Now, this might not be a particularly relevant generalization of the problem, I now grant that. But under the premises, it's correct. A better generalization would be to find out your probability distribution across X and Y (given your choice of p), and then assume someone gives you b bits of evidence (decrease in the KL Divergence of your estimate from the true distribution), and find the best strategy from there.
And for that matter Wei_Dai's solution, given his way of incorporating partial knowledge of one's intersection, is also correct, and also probably not the best way to generalize the problem because it basically asks, "what strategy should you pick, given that you have a probably t of not being an absent-minded driver, and a probability 1 - t of being an absent-minded driver?"

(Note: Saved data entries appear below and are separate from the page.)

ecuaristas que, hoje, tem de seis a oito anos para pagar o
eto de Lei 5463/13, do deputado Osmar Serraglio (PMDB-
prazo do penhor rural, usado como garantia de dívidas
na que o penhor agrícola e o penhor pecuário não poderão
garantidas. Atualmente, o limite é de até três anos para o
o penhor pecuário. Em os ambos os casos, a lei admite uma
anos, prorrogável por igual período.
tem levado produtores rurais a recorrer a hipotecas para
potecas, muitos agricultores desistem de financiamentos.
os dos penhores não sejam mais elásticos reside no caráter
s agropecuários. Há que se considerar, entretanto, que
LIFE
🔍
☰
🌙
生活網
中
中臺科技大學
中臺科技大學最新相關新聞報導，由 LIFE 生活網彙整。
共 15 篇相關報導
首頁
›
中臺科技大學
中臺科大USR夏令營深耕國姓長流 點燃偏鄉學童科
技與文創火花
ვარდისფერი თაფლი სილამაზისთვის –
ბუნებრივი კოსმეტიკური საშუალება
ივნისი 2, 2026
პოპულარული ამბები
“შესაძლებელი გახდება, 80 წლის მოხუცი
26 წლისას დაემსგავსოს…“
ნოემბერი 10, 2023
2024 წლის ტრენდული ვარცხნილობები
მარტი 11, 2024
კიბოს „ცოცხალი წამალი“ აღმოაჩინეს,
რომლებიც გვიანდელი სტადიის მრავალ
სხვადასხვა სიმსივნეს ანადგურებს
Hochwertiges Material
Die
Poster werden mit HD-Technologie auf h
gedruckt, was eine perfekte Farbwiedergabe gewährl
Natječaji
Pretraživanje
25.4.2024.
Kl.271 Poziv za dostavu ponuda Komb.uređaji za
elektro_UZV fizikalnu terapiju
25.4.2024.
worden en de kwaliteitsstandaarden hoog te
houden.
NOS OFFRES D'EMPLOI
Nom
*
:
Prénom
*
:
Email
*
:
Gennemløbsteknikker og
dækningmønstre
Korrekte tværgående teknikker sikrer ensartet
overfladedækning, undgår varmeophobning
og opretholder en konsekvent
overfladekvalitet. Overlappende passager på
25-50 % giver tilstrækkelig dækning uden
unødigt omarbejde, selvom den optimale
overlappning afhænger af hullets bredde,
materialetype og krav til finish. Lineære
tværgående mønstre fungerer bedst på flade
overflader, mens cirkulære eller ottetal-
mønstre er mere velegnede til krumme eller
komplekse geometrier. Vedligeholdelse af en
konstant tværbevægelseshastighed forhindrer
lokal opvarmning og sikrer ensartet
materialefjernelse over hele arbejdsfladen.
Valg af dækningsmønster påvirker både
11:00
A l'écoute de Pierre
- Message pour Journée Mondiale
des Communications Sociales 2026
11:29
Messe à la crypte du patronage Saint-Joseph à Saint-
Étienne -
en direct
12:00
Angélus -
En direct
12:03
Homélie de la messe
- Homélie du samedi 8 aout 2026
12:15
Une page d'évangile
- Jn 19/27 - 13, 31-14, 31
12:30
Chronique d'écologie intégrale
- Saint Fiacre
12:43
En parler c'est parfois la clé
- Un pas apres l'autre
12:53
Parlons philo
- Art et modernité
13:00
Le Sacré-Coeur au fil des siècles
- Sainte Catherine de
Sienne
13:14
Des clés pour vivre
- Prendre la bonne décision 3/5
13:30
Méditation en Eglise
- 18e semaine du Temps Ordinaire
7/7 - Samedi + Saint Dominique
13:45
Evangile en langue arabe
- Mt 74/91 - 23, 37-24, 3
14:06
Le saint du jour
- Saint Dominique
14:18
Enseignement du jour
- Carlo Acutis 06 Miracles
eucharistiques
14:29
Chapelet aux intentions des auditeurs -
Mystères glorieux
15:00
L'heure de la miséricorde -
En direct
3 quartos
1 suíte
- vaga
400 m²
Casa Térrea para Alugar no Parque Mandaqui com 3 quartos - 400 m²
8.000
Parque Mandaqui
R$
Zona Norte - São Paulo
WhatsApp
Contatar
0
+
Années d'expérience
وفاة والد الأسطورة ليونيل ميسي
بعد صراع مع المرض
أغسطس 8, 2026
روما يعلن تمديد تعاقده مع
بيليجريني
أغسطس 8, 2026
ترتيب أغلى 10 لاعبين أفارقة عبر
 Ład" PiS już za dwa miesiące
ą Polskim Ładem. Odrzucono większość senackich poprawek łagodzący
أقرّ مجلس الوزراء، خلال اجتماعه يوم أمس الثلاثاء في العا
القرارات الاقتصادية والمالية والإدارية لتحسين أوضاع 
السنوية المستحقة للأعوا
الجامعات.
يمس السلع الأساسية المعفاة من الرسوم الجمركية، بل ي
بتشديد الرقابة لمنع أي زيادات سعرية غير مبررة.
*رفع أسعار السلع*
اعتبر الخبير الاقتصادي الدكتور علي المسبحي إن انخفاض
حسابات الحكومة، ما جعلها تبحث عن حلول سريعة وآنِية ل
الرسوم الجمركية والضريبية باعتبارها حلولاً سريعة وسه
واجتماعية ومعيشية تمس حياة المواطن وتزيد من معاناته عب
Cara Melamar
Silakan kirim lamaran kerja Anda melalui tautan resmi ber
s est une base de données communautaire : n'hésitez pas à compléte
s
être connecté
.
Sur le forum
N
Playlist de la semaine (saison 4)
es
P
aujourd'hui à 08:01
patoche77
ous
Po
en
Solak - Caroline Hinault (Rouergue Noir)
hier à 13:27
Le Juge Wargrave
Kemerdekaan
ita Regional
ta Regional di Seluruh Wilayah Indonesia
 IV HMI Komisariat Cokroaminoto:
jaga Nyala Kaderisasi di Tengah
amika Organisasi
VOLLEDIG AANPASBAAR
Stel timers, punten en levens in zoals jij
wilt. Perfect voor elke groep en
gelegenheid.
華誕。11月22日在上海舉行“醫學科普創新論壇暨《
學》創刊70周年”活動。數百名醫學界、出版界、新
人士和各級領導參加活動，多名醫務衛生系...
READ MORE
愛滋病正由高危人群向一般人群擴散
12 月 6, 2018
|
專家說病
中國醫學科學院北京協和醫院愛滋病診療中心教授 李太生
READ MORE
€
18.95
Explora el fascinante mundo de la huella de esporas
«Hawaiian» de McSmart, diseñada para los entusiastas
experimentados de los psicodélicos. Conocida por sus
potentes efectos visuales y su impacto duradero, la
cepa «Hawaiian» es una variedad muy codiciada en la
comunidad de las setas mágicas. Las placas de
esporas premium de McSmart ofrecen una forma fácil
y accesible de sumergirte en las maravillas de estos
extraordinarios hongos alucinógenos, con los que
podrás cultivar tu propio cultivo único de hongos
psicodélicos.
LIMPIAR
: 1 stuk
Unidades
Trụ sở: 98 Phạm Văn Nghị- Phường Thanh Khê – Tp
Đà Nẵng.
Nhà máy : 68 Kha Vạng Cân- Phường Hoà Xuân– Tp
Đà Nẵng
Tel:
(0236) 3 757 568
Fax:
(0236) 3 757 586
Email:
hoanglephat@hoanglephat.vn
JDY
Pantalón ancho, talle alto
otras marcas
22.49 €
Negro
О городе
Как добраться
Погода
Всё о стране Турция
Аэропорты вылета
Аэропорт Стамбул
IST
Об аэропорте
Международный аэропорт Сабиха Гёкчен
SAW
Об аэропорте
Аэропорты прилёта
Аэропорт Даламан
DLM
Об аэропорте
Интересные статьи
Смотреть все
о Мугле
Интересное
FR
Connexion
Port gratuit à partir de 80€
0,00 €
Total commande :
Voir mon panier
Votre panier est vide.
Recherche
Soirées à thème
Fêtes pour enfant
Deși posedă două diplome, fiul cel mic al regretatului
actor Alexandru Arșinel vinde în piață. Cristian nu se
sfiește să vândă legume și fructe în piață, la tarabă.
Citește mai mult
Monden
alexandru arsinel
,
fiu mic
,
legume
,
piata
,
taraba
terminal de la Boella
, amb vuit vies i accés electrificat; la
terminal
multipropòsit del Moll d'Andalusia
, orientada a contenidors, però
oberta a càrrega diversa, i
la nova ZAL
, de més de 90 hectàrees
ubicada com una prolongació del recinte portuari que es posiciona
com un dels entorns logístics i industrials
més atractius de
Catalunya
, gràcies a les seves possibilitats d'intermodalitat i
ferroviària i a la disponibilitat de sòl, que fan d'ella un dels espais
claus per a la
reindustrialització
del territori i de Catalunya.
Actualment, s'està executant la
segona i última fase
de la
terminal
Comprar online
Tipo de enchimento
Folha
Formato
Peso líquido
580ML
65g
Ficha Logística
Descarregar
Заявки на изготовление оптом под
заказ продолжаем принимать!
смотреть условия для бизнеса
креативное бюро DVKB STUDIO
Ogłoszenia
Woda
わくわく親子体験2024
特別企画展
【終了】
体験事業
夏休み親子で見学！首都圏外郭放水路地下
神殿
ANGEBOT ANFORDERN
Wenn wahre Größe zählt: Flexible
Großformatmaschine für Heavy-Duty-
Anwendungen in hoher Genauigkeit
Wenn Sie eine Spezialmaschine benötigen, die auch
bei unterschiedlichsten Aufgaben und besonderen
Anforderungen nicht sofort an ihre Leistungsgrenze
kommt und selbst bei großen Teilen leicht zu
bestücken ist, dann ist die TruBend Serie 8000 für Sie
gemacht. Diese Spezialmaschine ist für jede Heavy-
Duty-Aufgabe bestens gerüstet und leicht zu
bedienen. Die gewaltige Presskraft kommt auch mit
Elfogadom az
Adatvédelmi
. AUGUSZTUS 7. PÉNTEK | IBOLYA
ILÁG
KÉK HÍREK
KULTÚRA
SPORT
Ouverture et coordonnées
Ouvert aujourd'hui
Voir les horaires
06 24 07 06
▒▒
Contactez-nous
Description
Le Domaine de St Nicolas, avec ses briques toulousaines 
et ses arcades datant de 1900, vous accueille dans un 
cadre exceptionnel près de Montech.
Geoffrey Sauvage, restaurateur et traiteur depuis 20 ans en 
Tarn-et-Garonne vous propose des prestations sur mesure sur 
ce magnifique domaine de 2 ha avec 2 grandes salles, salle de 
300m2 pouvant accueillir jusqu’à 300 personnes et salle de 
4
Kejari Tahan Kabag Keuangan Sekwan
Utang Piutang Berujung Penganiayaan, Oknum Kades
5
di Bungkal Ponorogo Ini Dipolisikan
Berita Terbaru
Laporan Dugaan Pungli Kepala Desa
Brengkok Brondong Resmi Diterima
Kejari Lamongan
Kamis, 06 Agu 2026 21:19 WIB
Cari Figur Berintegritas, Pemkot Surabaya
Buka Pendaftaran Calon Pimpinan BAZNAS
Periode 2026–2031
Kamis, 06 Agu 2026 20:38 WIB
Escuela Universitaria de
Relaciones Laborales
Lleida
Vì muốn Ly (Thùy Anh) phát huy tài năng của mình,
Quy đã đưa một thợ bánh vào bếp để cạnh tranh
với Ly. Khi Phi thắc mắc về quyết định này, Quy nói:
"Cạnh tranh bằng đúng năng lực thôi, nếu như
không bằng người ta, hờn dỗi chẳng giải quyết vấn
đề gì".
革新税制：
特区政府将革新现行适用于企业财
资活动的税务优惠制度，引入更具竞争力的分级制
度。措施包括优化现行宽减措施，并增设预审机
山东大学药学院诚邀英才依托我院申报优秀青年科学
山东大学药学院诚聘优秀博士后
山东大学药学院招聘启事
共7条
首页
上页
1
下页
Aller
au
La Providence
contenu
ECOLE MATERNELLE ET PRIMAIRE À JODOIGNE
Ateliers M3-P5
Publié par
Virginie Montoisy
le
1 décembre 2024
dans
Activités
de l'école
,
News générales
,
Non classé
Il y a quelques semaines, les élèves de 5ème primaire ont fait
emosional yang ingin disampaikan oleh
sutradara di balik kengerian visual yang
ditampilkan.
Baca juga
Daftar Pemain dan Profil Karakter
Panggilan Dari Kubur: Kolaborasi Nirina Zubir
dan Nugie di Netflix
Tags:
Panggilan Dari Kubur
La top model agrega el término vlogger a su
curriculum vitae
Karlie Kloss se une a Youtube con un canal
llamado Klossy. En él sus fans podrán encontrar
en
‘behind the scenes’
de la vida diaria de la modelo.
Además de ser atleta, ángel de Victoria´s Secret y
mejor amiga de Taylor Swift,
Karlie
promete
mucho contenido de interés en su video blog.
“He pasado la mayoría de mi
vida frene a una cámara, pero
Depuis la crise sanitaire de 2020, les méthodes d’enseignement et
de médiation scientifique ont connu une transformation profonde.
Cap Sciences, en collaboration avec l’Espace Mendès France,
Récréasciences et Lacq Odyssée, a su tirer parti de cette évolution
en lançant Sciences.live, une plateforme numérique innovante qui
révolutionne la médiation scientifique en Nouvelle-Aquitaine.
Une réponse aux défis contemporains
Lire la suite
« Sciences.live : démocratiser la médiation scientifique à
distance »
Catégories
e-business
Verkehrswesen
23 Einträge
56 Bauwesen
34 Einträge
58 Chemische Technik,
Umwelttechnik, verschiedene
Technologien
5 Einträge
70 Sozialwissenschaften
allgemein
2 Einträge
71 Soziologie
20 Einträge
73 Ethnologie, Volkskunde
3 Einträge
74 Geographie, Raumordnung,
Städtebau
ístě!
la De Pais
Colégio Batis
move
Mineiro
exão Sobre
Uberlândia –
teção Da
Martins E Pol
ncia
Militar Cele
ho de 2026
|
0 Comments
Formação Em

Thanks, this clarifies the state of the discussion. I was basically arguing against the assertion that it was not.
I don't think I understand this. The resulting agent is always stateless, so it is always an absent-minded driver.
Are you looking for a way of incorporating information "on-the-fly" that the original strategy couldn't account for? I could be missing something, but I don't see how this is possible. In order for some hint H to function as useful information, you need to have estimates for P(H|X) and P(H|Y) ahead of time. But with these estimates on hand, you'll have already incorporated them into your strategy. Therefore, your reaction to the observation of H or the lack thereof is already determined. And since the agent is stateless, the observation can't affect anything beyond that decision.
It seems that there is just "no room" for additional information to enter this problem except from the outside.